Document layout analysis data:
▽

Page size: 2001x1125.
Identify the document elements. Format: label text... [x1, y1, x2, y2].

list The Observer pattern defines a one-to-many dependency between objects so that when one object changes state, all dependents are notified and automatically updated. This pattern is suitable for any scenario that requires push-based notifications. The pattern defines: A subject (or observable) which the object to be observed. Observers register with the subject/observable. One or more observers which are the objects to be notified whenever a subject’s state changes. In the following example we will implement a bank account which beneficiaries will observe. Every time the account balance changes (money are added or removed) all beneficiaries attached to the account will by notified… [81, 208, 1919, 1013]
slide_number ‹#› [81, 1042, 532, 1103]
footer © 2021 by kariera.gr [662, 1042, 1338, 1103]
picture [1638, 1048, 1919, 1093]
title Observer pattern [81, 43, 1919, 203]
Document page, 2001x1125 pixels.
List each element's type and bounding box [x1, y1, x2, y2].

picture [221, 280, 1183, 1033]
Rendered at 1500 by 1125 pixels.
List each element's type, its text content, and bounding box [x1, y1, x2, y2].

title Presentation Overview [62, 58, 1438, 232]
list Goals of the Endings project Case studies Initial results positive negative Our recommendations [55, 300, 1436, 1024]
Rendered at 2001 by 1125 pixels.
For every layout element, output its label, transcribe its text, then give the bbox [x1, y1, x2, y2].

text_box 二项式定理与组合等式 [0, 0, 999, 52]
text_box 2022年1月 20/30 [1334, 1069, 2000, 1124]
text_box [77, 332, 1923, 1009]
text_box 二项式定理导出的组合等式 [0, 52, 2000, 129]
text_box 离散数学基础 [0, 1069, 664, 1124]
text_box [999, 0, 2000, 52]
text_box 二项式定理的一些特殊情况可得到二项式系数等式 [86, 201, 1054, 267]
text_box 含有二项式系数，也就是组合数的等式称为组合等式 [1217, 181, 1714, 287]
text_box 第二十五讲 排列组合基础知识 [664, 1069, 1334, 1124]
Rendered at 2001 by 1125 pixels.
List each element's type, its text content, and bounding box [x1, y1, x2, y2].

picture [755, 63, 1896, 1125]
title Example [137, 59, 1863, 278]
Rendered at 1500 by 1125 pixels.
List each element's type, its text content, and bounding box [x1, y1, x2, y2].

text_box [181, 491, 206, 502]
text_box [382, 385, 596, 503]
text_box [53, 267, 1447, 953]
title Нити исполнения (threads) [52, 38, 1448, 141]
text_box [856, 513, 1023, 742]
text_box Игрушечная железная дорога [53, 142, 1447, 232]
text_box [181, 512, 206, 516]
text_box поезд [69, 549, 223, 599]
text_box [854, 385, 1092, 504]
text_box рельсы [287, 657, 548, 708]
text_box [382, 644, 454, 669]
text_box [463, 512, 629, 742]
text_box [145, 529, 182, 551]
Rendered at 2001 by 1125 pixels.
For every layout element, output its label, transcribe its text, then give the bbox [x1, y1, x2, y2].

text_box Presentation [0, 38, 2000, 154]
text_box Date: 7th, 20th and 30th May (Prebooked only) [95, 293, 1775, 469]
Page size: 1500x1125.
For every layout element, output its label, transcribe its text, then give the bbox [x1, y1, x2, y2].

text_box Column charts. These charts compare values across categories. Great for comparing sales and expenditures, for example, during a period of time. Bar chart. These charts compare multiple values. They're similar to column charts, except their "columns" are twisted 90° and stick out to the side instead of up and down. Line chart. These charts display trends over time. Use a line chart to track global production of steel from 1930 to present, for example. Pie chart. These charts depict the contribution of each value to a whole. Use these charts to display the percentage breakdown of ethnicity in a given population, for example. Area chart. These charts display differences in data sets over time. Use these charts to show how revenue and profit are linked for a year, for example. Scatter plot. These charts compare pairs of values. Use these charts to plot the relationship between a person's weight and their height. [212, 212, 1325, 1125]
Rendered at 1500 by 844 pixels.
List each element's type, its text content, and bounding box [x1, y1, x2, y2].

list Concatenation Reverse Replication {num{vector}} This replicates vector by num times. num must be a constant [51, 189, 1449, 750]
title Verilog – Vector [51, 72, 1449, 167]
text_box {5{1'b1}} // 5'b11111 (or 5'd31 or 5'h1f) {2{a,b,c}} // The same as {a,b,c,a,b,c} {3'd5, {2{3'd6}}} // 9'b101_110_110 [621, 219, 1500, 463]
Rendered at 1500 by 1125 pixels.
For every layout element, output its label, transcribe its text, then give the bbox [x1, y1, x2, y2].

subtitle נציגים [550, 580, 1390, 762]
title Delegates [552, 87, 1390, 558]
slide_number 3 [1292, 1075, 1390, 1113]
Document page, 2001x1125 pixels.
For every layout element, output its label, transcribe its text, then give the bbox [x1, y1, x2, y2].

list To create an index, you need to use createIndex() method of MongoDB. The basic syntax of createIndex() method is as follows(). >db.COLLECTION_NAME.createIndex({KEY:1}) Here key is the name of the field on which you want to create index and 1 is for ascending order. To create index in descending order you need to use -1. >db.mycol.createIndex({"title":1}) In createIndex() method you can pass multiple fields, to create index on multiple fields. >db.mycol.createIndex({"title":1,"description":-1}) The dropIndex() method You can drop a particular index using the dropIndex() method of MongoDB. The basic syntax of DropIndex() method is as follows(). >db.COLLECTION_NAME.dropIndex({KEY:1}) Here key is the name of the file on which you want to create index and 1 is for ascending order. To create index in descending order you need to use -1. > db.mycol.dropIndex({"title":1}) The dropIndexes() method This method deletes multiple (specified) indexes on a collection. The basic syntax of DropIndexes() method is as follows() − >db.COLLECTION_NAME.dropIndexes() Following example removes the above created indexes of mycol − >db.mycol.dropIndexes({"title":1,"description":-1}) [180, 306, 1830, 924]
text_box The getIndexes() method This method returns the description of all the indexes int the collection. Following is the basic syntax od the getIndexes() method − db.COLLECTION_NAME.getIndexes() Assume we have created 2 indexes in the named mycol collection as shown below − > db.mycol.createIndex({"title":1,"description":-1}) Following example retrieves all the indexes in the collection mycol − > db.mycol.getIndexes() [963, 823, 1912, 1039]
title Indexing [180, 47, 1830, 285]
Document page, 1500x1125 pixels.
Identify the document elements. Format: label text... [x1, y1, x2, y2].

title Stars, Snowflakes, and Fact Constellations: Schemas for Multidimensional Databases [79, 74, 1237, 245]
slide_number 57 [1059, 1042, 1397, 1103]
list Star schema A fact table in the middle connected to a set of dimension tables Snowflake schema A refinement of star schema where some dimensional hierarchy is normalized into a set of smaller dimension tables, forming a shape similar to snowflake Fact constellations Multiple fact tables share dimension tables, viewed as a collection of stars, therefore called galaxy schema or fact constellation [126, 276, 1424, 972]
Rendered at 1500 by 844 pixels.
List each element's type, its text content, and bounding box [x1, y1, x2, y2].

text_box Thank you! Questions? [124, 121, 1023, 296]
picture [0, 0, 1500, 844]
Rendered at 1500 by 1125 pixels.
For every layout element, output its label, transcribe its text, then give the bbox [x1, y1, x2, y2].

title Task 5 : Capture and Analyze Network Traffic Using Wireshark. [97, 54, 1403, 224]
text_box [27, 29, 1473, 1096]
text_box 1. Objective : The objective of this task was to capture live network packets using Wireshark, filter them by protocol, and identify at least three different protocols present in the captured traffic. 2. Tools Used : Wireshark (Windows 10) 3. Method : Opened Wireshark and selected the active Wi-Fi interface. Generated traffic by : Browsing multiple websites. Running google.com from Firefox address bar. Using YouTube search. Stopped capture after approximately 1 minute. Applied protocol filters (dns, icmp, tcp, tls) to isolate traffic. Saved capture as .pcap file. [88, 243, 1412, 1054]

△

» INSTRUCTION
Scan the entries above for the line containing "text_box [382, 644, 454, 669]", and copy it and all lines after it exactly, down to and including the line containing "Page size: 1500x1125.".

» WORKED SOLUTION
text_box [382, 644, 454, 669]
text_box [463, 512, 629, 742]
text_box [145, 529, 182, 551]
Rendered at 2001 by 1125 pixels.
For every layout element, output its label, transcribe its text, then give the bbox [x1, y1, x2, y2].

text_box Presentation [0, 38, 2000, 154]
text_box Date: 7th, 20th and 30th May (Prebooked only) [95, 293, 1775, 469]
Page size: 1500x1125.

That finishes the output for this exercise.